Cloudmesh supports an infrastructure workflow where users can specify python functions and map their execution on cloud infrastructure. The workflow feature allows you to define Python functions on a workflow class, and specify when to execute them via the command line or in a YAML file. You can then visualize the result of your workflow execution.

An example is given below.

from cloudmesh.flow.FlowDecorator import BaseWorkFlow


class MyFlow(BaseWorkFlow):
    def a(self):
        print("in a!")
        time.sleep(5)
    def b(self):
        print("in b!")
        time.sleep(10)
    def c(self):
        print("in c!")
        time.sleep(10)

This allows you to define functions in your workflow file. Then you can write a specification for the sequence to execute your functions:

(a; b || c)

Where

  • a ; b is executed sequentially
  • b || c is executed in parallel.

Finally, after execution the results are stored in MongoDB to be visualized or consumed by later functions in the series.

1.1. Javascript Interface (proposed)

We are looking for someone that would chose as its project to include a rendering of some DAG in javascript. The javascript library must be free to use. Nodes and edges must be able to be labeled.

A promissing start for a Javascript library is

This project is only recommended for someone that knows javascript already.

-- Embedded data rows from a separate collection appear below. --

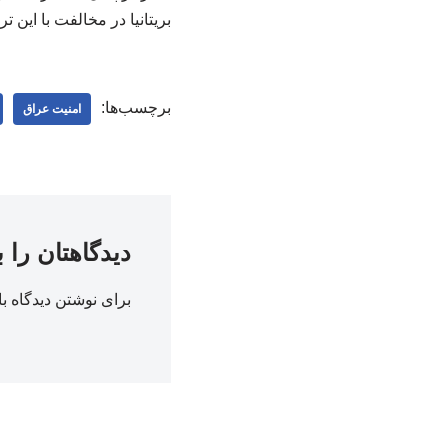
بریتانیا در مخالفت با این
برچسب‌ها:
امنیت عراق
دیدگاهتان را 
برای نوشتن دیدگاه با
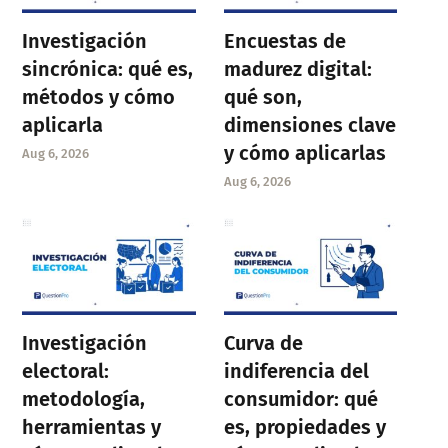
Investigación
Encuestas de
sincrónica: qué es,
madurez digital:
métodos y cómo
qué son,
aplicarla
dimensiones clave
y cómo aplicarlas
Aug 6, 2026
Aug 6, 2026
Investigación
Curva de
electoral:
indiferencia del
metodología,
consumidor: qué
herramientas y
es, propiedades y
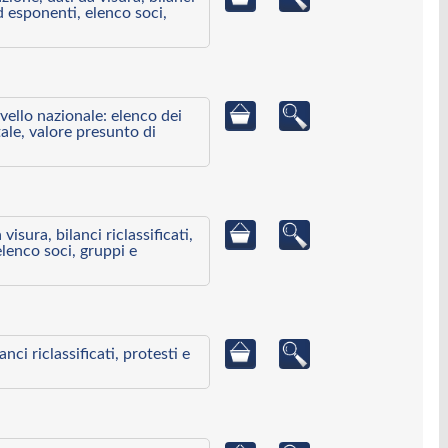
ed esponenti, elenco soci,
ivello nazionale: elenco dei
ale, valore presunto di
visura, bilanci riclassificati,
elenco soci, gruppi e
ci riclassificati, protesti e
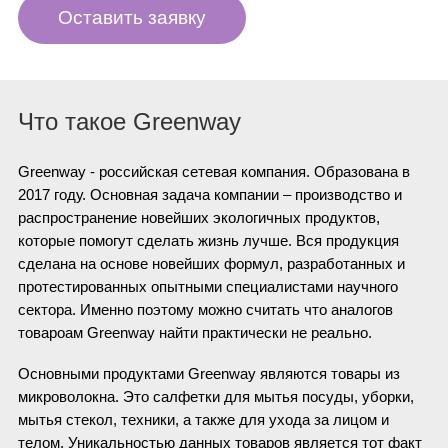
Оставить заявку
Что такое Greenway
Greenway - российская сетевая компания. Образована в
2017 году.
Основная задача компании – производство и
распространение новейших экологичных продуктов,
которые помогут сделать жизнь лучше. Вся продукция
сделана на основе новейших формул, разработанных и
протестированных опытными специалистами научного
сектора. Именно поэтому можно считать что аналогов
товароам Greenway найти практически не реально.
Основными продуктами Greenway являются товары из
микроволокна. Это салфетки для мытья посуды, уборки,
мытья стекол, техники, а также для ухода за лицом и
телом. Уникальностью данных товаров является тот факт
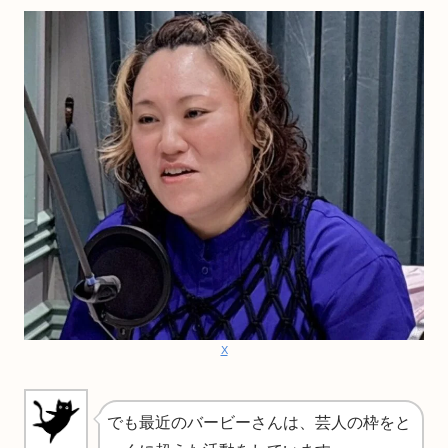
X
でも最近のバービーさんは、芸人の枠をと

You will do the rest of the project in python. It is important that the functions be specified in python and not just Javascript. The focus is not on specifying the DAG with a GUI, but to visualizing it at runtime with status updates

Here is another summary that we posted earlier and is probably better as it has a dict return

So what we want to do is something i have done previously somewhere with graphviz, but instead of using graphviz we use java script. W want to define tasks that depend on each other. The tasks are defined as python functions. The dependencieas are specified via a simple graph string


 

def a (); print("a"); sleep(1) ; return {"status": "done", "color":"green", shape:"circle", label="a"}

def b (); print("b"); sleep(2); return{"status": "done", "color":"green", shape:"circle", label="b"}

def b (); print("c"); sleep(3); return{"status": "done", "color":"green", shape:"circle", label="c"}

 
w = workflow("a; b | c")

; = sequential

| = parallel


w.run()

While executing the javascript would change dynamically the state and color after a calculation is completed. The workflow should also be able to be specified in yaml

Here just one idea:

tasks:
    task:
      name: a
      parameter:
         x: "int"
         y:: "int"
      calculation: f(x,y) 
      entry:
         color: green
         label: a
         value: x (this is a python variable local to the function
         shape: circle
      return:
         color: green
         label: a
         value: x (this is a python variable local to the function
         shape: circle

Naturally at one point f(x,y) will be cloud related such as starting a vm and executing a command in teh vm ….

Followup:

We added a value to the return. Values can be any object.

def a():
    x = 10
    return {"status": "done", 
            "color": "green", 
            "shape": "circle", 
            "label": "c", 
            "value": x}

1.2. REST

An OpenAPI specification for this is to be defined.